Difficile de savoir exactement où est le soldat Prégent tout au long de l’offensive. On sait seulement qu’il ne passera pas la nuit. François Prégent est porté disparu après les combats, le 30 octobre. Son parcours dans les forces canadiennes aura duré à peine un an. Il est l’un des 15 600 Canadiens à perdre la vie dans la bataille de Passchendaele, entre juillet et novembre.
Les Patricias, avec les forces alliées, continueront leur avancée jusqu’à atteindre Passchendaele le 6 novembre 1917. Le vent a enfin tourné en faveur des Alliés, mais la guerre n’est pas terminée.

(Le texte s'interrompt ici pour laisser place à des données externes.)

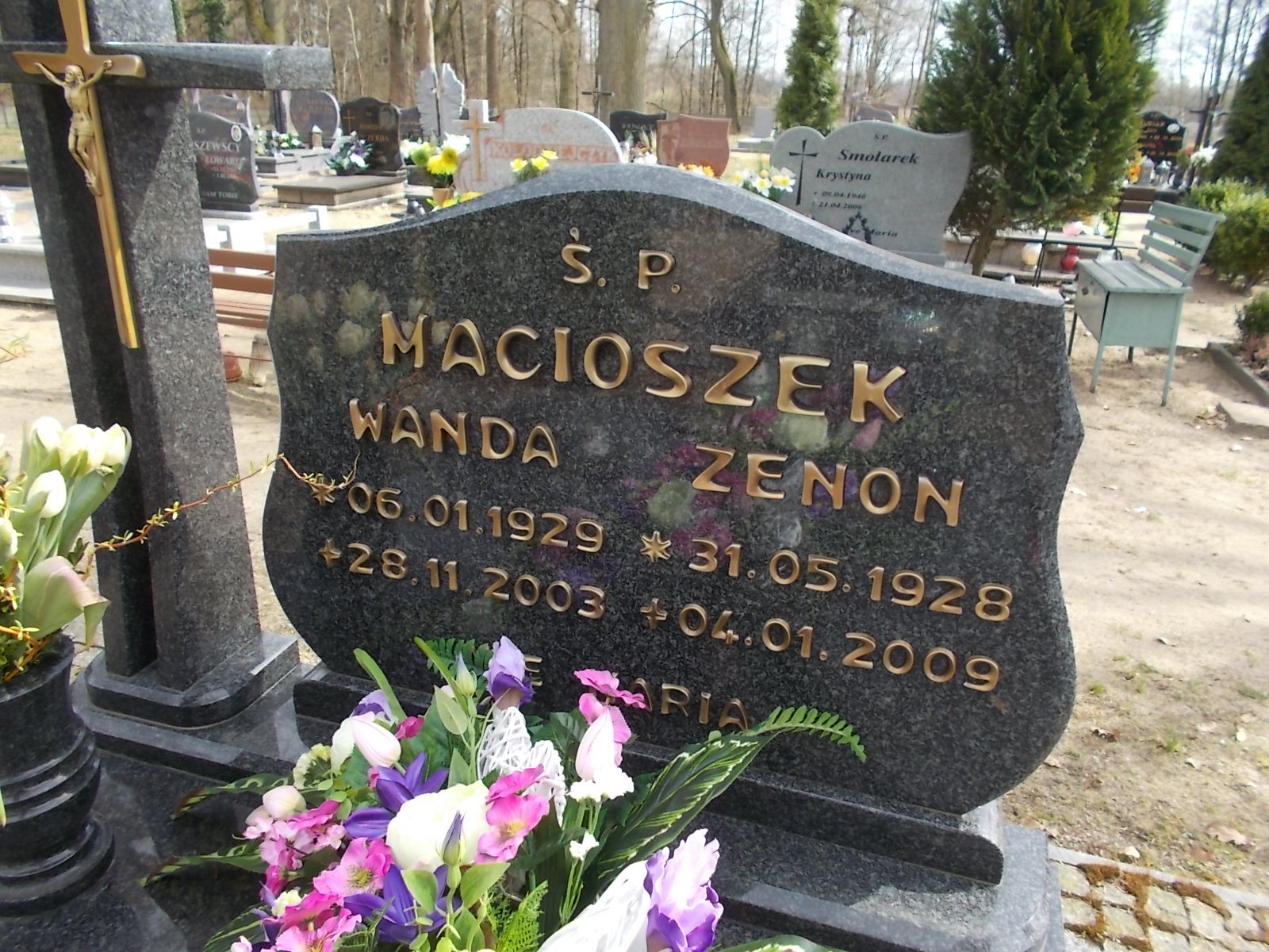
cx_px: 634
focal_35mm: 26
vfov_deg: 53.1
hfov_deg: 67.3
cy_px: 476
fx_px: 953
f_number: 3.2
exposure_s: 1/320
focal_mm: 4.6
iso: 80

Les combats prendront fin un an plus tard, le 11 novembre 1918, quand l’Allemagne signe l’Armistice.
Parmi les 420 000 Canadiens ayant fait leur service outremer, plus de 61 000 sont morts et 172 000 ont été blessés. Ce sont ces sacrifices qui sont honorés chaque année, le 11 novembre. L’histoire de François Prégent en est une parmi des milliers.
En 1914, bien que politiquement indépendant sur son territoire, le Canada n’est pas responsable de sa politique étrangère. Lorsque le Royaume-Uni déclare la guerre en août 1914, c’est tout son empire qui entre en conflit.
Les Alliés rassemblent les forces du Royaume-Uni, de la France et de l’Empire russe. Ils font face à la Triplice, composée de l’Empire allemand, de l’Empire austro-hongrois et du royaume d’Italie.
À partir de 1915, l’Italie rejoint les forces de l’Entente. Les États-Unis abandonnent quant à eux la neutralité en avril 1917 en faveur des Alliés.